New Thunder Bay Police Service Chief meets with local communities

By Rick Garrick
THUNDER BAY — Thunder Bay Police Service Chief Darcy Fleury recently met with the community during two town halls on May 24 and 25 at the Oliver Road and West Thunder community centres.
“The audience really is focused on right now — the issue we have with the guns and the gangs as an enforcement piece and a safety piece for the community — we heard that in both events,” says Fleury, who was sworn in as police chief on May 15 after serving with the Royal Canadian Mounted Police (RCMP) for 36 years, most recently as district commander – chief superintendent for the Central Alberta District based in Edmonton. “Also on how we could manage some of the ongoing other activities, the drug activity we are seeing independent of that, and how we could manage that, a little bit around the homelessness and addictions dependency that are out there right now and how we could work together to get that managed and put people in a better way of living.”
Fleury, a member of the Manitoba Métis Federation, stressed during the town halls that a May 2 midday shooting by a group of people in a parking lot in Thunder Bay was not normal.
“We can’t accept that this is normal behaviour,” Fleury says. “So those are one of the things we’re going to keep an eye on and really work hard towards and I want input back on how that’s going.”
Fleury says he loved hearing from the Indigenous leaders during the two town halls, including Fort William’s Michele Solomon, who attended both town halls and was later elected as Chief during Fort William’s May 27 election.

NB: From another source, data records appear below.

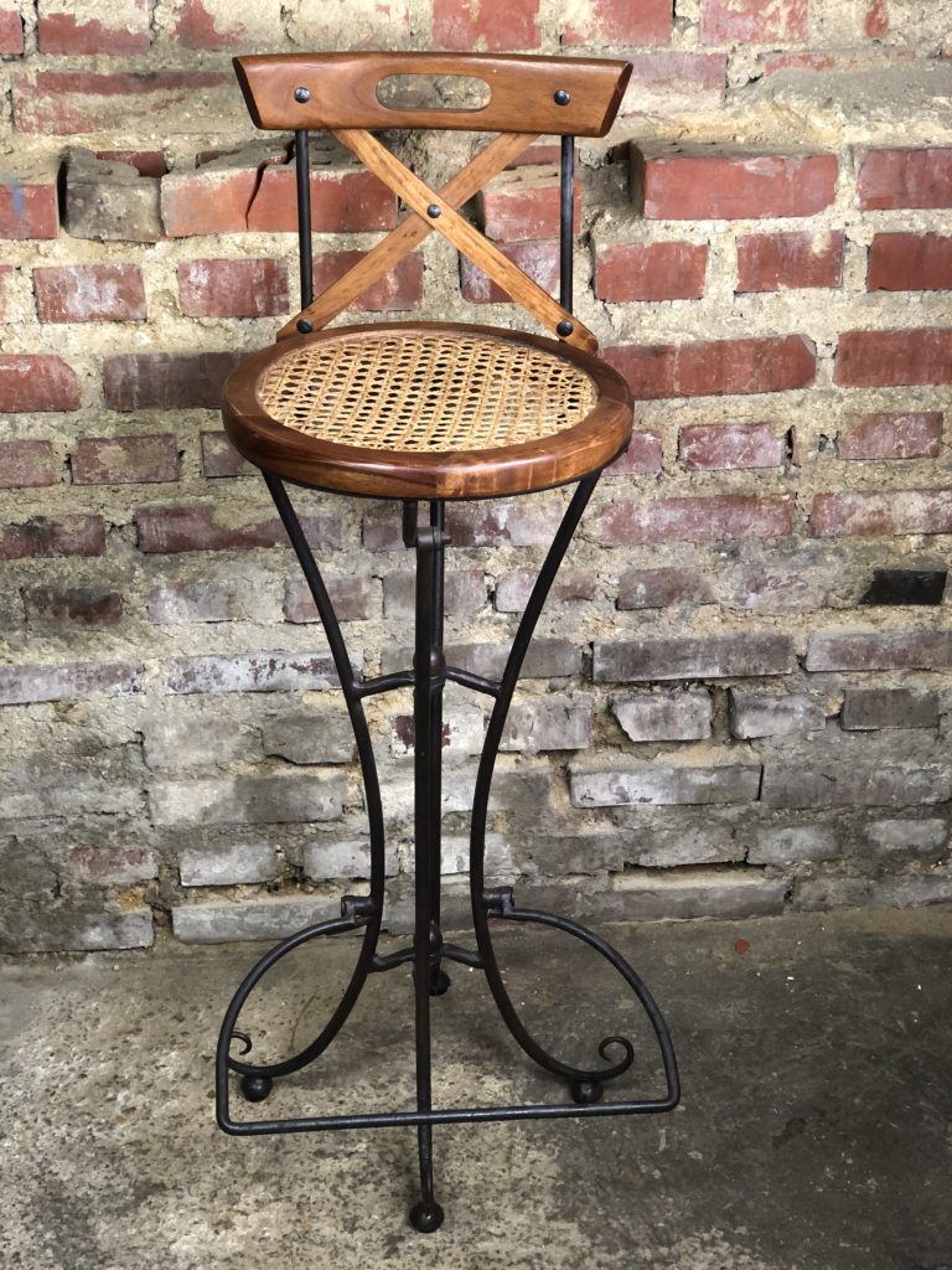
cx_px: 476
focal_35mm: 52
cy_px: 635
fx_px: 1907
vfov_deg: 36.8
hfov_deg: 28.0
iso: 100
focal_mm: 6
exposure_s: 1/33
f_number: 2.4
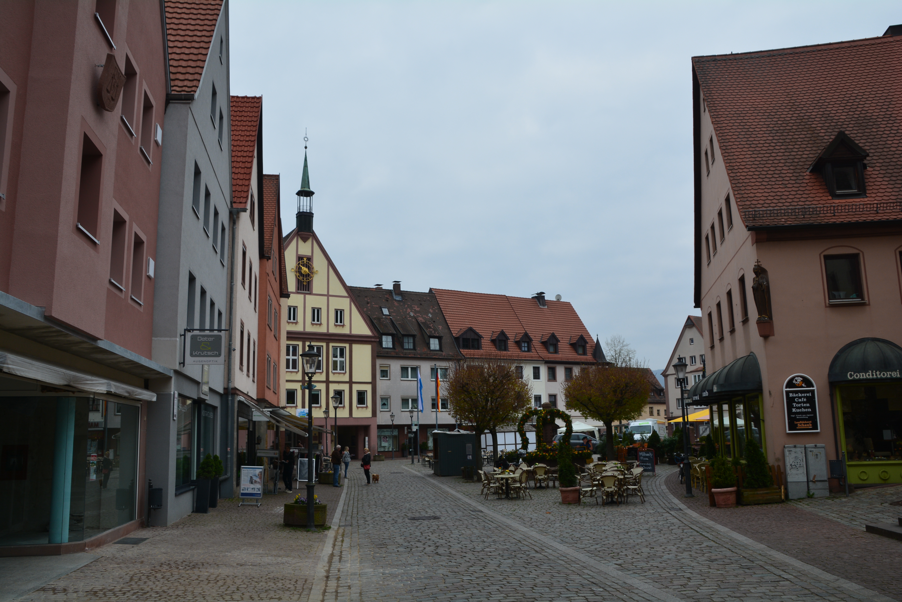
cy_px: 301
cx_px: 451
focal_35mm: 30
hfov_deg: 61.9
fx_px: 752
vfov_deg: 43.6
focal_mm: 20
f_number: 11
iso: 180
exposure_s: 1/125
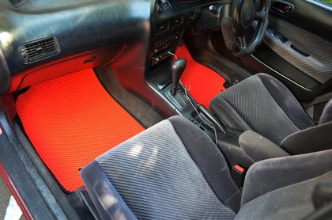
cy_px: 110
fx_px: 248
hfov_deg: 67.5
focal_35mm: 27
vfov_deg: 47.7
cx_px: 166
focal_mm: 18
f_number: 3.5
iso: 800
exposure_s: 1/50
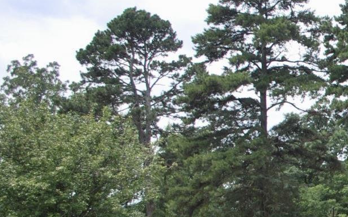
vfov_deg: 14.7
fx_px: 825
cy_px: 234
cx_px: 548
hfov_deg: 20.0
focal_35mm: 87
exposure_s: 1/500
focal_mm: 18
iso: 100
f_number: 3.5
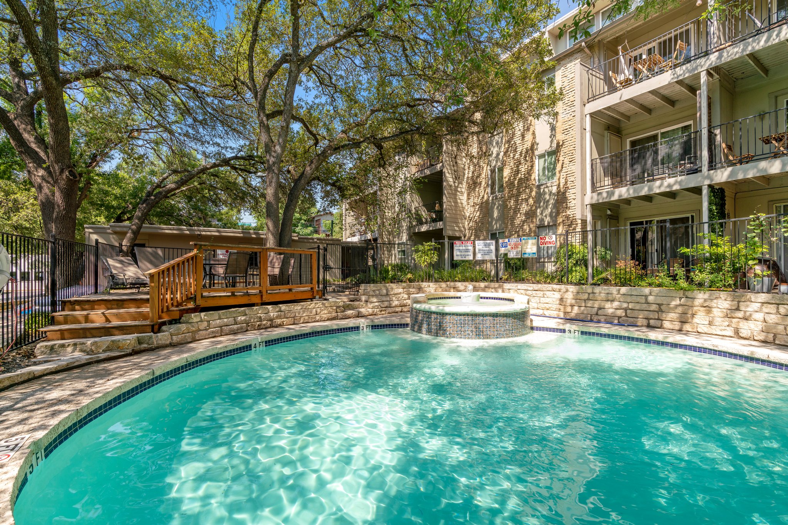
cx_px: 394
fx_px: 350
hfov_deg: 96.7
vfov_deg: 73.8
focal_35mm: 16
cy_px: 262
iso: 200
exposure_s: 1/100
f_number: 8
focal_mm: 16
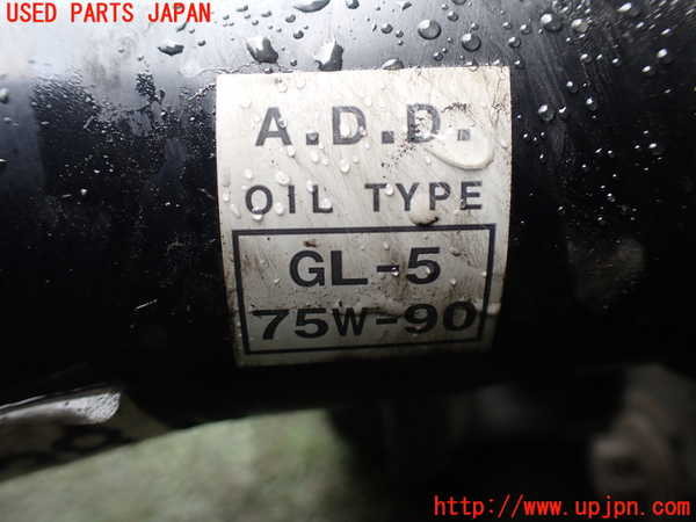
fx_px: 603
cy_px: 261
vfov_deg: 46.8
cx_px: 348
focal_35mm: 30
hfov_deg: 60.0
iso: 160
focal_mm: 5.4
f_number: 2.3
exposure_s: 1/125
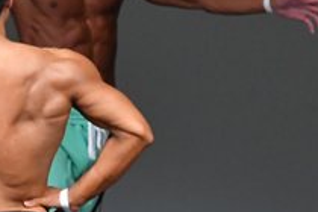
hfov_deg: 1.6
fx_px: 11226
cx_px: 63
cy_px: 227
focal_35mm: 1271
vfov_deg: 1.1
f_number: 5.6
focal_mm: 230
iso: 4000
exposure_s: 1/400
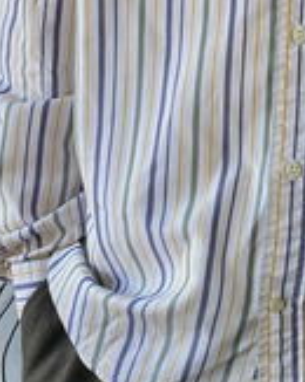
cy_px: 57
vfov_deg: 22.6
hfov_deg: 17.7
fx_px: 938
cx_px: 347
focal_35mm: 83
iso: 125
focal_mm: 4.25
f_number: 1.8
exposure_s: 1/104
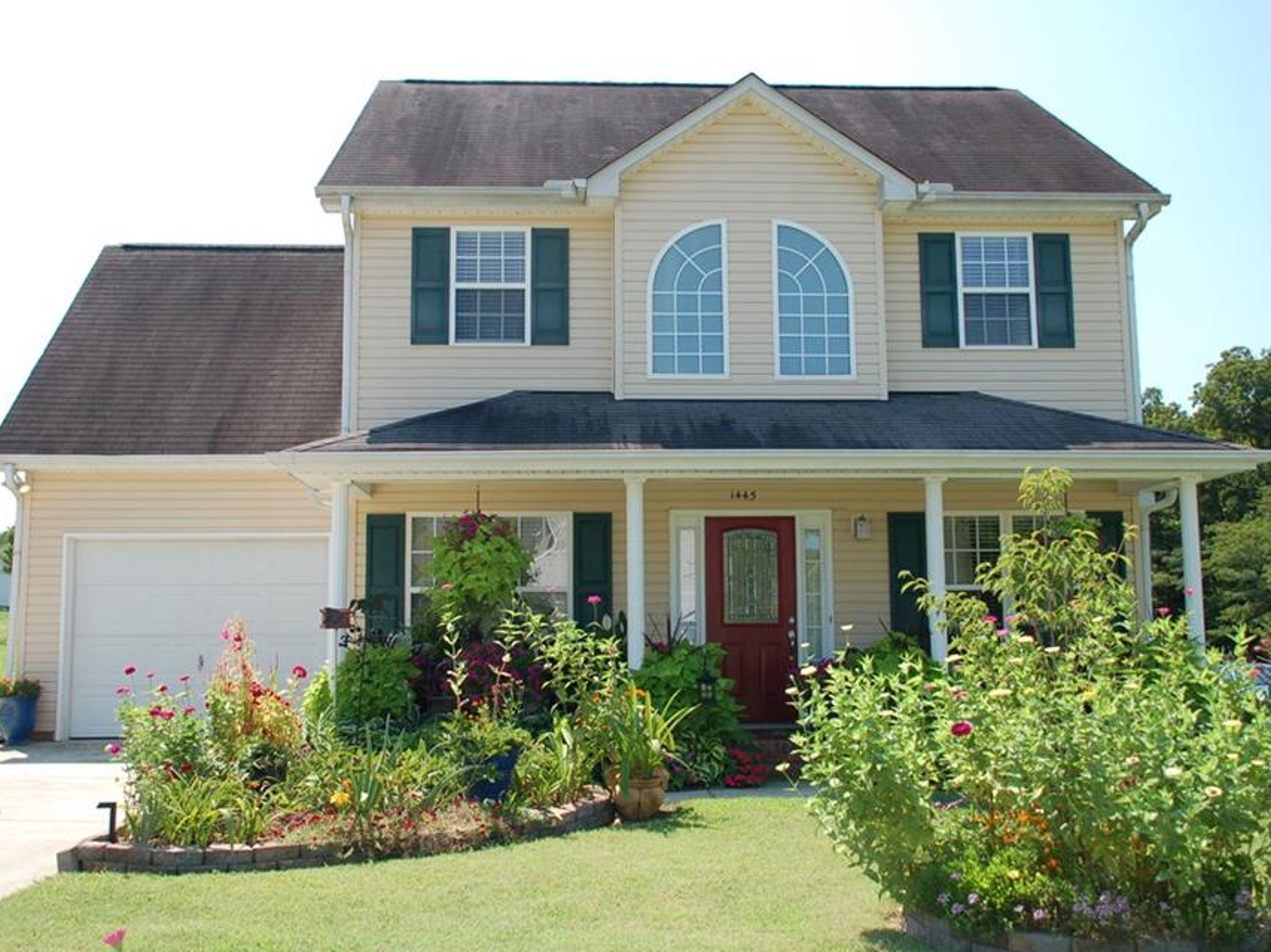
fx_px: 1395
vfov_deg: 37.7
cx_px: 647
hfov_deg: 49.0
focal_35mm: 38
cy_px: 470
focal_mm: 22
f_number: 3.8
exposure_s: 1/500
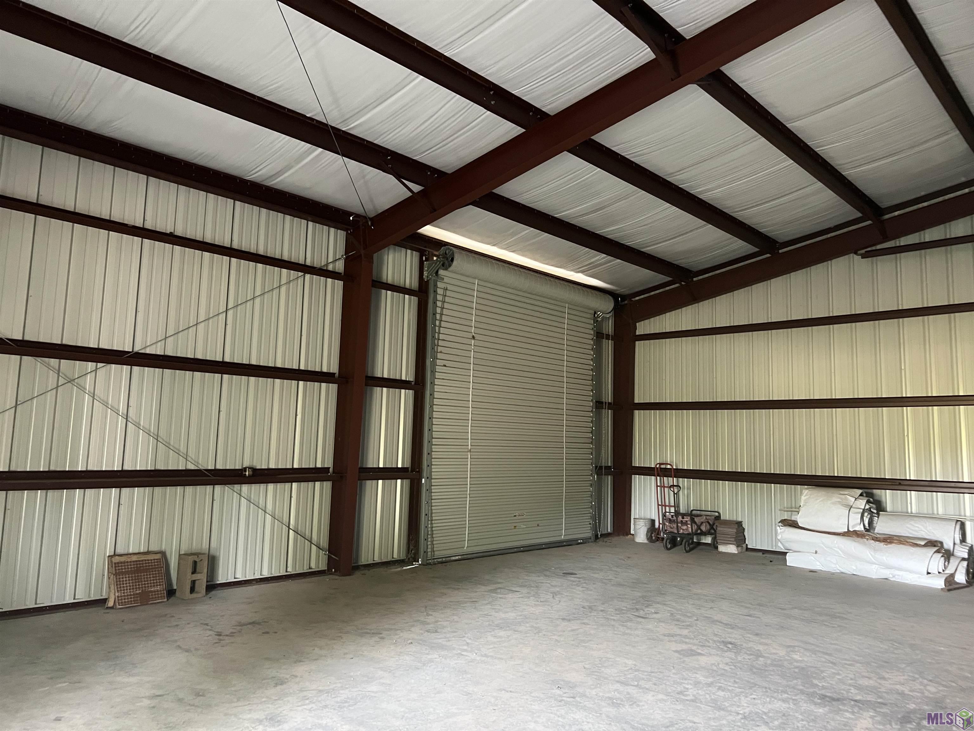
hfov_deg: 67.3
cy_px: 366
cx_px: 487
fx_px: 732
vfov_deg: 53.1
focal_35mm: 26
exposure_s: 1/49
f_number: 1.5
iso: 500
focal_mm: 5.7
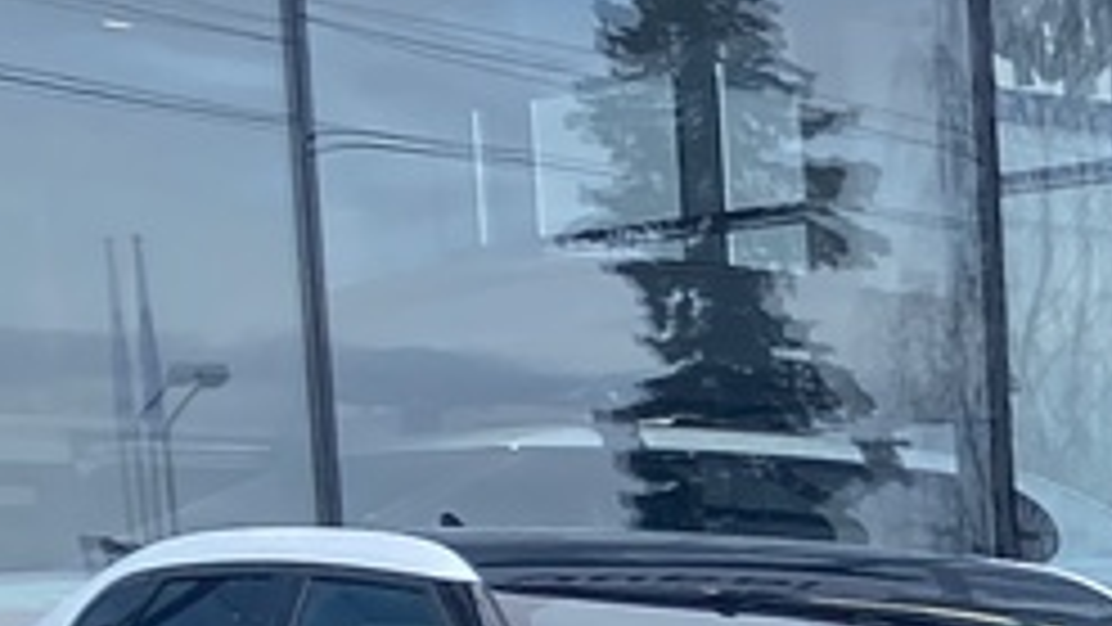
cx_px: 3007
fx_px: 4866
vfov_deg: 6.9
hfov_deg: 10.4
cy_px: 1603
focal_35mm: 165
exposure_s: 1/845
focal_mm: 4.25
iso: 32
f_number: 1.8
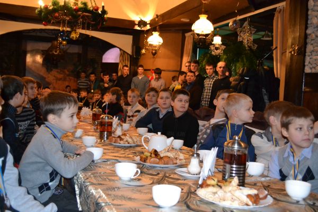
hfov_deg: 53.1
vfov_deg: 36.9
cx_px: 159
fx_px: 318
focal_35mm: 36
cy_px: 106
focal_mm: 24
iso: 3200
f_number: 4
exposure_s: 1/60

“When we talk about working together, I want to hear their opinions, I want to hear their advice, I want to hear what ideas they have, I want to hear the concerns they have,” Fleury says. “I want everybody to understand that we can work and develop the programs that are going to suit everybody, and if they don’t give me that information, it’s going to be hard for me to adapt that.”
Fleury says they are planning to hold more town halls in the fall once people are back from the summer holidays.
“That will give us a few months to see where things are going,” Fleury says. “And then a little bit further into the late fall-early winter, we’ll do some more and have a really good feeling on how things are going.”
Fleury says he is enjoying himself in his new role.
“Everybody’s been fantastic, even the feedback tonight is exactly what we wanted to hear,” Fleury says. “People have concerns but they’re positive that we’re going to be moving things forward and seeing some changes. I feel really comfortable here in Thunder Bay — I’ve met a lot of great people all with the same focus on working together, making the changes we need to make, learning from the stuff that we had in the past, and really doing our best, so I’m in a really good spot.”
Solomon says it was important to have the town halls for people to express their concerns about issues in the community.
“It’s a really wise step by the new chief, Darcy Fleury,” Chief Solomon says. “I’m really here to listen to what he has to say and to listen to what the people in Thunder Bay have to say because at the end of the day Fort William First Nation needs to have an important relationship with the City of Thunder Bay and the services that are in the city.”